→ **What this exercise asks**
(1) In the passage on medieval masons and Euclid, rewrite the part from "On the other" up to and including "builders and architects.", replacing "Euclid" with "Euclides".
(2) Reproduce the records verbatim, starting at the line that contains "pose: elev=20.9 azim=107.2" and continuing through the end of the records.

On the other hand, ignoring the literature and looking at the words written by the medieval masons we find clear indications as to the nature of their geometry.  The English mid-fourteenth century document known as The Constitutions of Masonry opens with the words: “Here begin the Constitutions of the art of Geometry according to Euclid.” Later in the document we are told that Euclid was a Biblical character, the scholar of Abraham, and teacher of the art of masonry through Geometry to the Egyptians, from whom it passed to the captive Israelites and thence through David and Solomon to King Charles the Second of France.  From thence, according to the Constitutions, it was taken through St. Alban to King Athelstan of England whose son became a master of Masonry through Geometry and founded the professional organisation of masonry builders and architects.

An even earlier document entitled The Old Book of Charges gives a similar account of how the geometrical art of Euclid was understood to have passed from Egypt to England.

Whatever one may think of the accuracy of the history, the fact remains that the medieval mason clearly understood that the science of Geometry that he used in architectural design and construction had been received from its inventor, Euclid.  Unfortunately, for the past two centuries at least, the teaching of Euclid’s geometry in schools and universities throughout the western world has been concerned solely with his system of axioms, theorems and problem-solving though logical argument.  From this it has been widely taken for granted that the medieval devotion to Euclid as the founder of architectural design was a pious fantasy, for the simple reason that Euclid’s works were unavailable to any mason.  There were a few manuscript copies stored away in a few monastic scriptoria, which were the most secure and inaccessible places in any monastery.  They were written in Latin or Greek.  Few masons would ever have seen any book except a church Latin Bible, and could not have read it if they had.

But medieval geometer was not concerned with words, but with the manipulation of his drawing instruments -- the compass and the unmarked straightedge.  And when we look at the geometrical designs that remain to us from that era, such as Rixner’s (Fig.36),  then at von Rhiza’s analyses of Masons’ marks (Fig.14),  then at the geometry of the Dome of the Rock in Jerusalem (Fig. 19b), and of the Arabic tile patterns, even at Mojon’s analyses of German choirs according to the ‘Instructions’ of the medieval German architect Lechler (Fig. 37), we find that they are all constructed according to certain rules.  These rules are known as the three Postulates of Euclid.

 

The rules of geometrical construction according to Euclid

The medieval geometry of Euclid had nothing to do with the geometry that one studies in school today.  It involved no calculations, no arithmetic, no algebra, no equations, no problems, propositions or proofs.  Nor were any words required.  It required, originally, the use of a pair of compasses or ‘dividers’, and an unmarked straight-edge or rule. There was no squared paper, and there were no measures, no protractors, no parallel rulers.  Set-squares were of course available, and were certainly used by the stone-workers, by the architects on site and by carpenters for template making in the tracing house.  But although set-squares can be used and were used as providing short-cuts in geometrical construction, they are not reliable enough or easy enough for use in highly accurate geometrical construction.  Most importantly, Euclid, from whom, as will be shown, all the rules originated, makes it clear that they are not used in his constructions, but only the compass and unmarked straight-edge, for he is concerned with geometrical logic, which only those instruments can provide.  Why should he provide a construction for a right-angle, for instance, if a set-square could suffice?  In the later medieval period, as the Renaissance gradually took effect in the arts, some other instruments came into use, such as the proportional compass occasionally, and eventually the divided rule and the protractor, while the compasses were renamed ‘dividers’ as their function changed to the measurement of the proportions of Classical Greek and Roman masonry (Fig. 261).

→ **Data extract**
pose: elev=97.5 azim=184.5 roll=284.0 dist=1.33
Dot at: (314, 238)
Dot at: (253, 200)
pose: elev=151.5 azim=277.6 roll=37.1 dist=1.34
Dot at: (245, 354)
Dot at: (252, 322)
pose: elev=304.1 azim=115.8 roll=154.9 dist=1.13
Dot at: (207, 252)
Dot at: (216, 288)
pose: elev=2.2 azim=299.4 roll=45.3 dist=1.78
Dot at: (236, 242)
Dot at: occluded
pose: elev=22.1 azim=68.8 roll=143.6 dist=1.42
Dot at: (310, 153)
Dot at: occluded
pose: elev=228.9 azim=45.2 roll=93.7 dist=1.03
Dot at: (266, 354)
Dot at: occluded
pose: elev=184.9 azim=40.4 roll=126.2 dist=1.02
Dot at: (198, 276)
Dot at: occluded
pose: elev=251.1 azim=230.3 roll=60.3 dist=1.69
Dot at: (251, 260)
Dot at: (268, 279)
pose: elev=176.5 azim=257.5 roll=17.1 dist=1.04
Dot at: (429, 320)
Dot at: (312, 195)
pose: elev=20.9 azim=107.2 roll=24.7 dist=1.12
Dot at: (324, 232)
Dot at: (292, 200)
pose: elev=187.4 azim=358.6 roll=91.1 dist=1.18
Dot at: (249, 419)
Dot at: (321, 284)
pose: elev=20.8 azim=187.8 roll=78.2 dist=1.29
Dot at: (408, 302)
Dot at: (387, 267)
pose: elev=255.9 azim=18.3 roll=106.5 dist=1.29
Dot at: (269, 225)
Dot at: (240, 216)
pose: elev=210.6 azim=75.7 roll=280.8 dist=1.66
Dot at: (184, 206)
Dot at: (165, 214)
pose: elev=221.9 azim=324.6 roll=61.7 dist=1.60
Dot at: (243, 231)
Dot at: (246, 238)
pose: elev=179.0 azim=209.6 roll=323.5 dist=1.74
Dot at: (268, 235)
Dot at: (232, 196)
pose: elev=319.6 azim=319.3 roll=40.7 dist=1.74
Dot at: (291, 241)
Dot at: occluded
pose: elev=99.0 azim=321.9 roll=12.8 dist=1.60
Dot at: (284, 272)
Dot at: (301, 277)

→ **Results by task**
(1)
On the other hand, ignoring the literature and looking at the words written by the medieval masons we find clear indications as to the nature of their geometry.  The English mid-fourteenth century document known as The Constitutions of Masonry opens with the words: “Here begin the Constitutions of the art of Geometry according to Euclides.” Later in the document we are told that Euclides was a Biblical character, the scholar of Abraham, and teacher of the art of masonry through Geometry to the Egyptians, from whom it passed to the captive Israelites and thence through David and Solomon to King Charles the Second of France.  From thence, according to the Constitutions, it was taken through St. Alban to King Athelstan of England whose son became a master of Masonry through Geometry and founded the professional organisation of masonry builders and architects.

(2)
pose: elev=20.9 azim=107.2 roll=24.7 dist=1.12
Dot at: (324, 232)
Dot at: (292, 200)
pose: elev=187.4 azim=358.6 roll=91.1 dist=1.18
Dot at: (249, 419)
Dot at: (321, 284)
pose: elev=20.8 azim=187.8 roll=78.2 dist=1.29
Dot at: (408, 302)
Dot at: (387, 267)
pose: elev=255.9 azim=18.3 roll=106.5 dist=1.29
Dot at: (269, 225)
Dot at: (240, 216)
pose: elev=210.6 azim=75.7 roll=280.8 dist=1.66
Dot at: (184, 206)
Dot at: (165, 214)
pose: elev=221.9 azim=324.6 roll=61.7 dist=1.60
Dot at: (243, 231)
Dot at: (246, 238)
pose: elev=179.0 azim=209.6 roll=323.5 dist=1.74
Dot at: (268, 235)
Dot at: (232, 196)
pose: elev=319.6 azim=319.3 roll=40.7 dist=1.74
Dot at: (291, 241)
Dot at: occluded
pose: elev=99.0 azim=321.9 roll=12.8 dist=1.60
Dot at: (284, 272)
Dot at: (301, 277)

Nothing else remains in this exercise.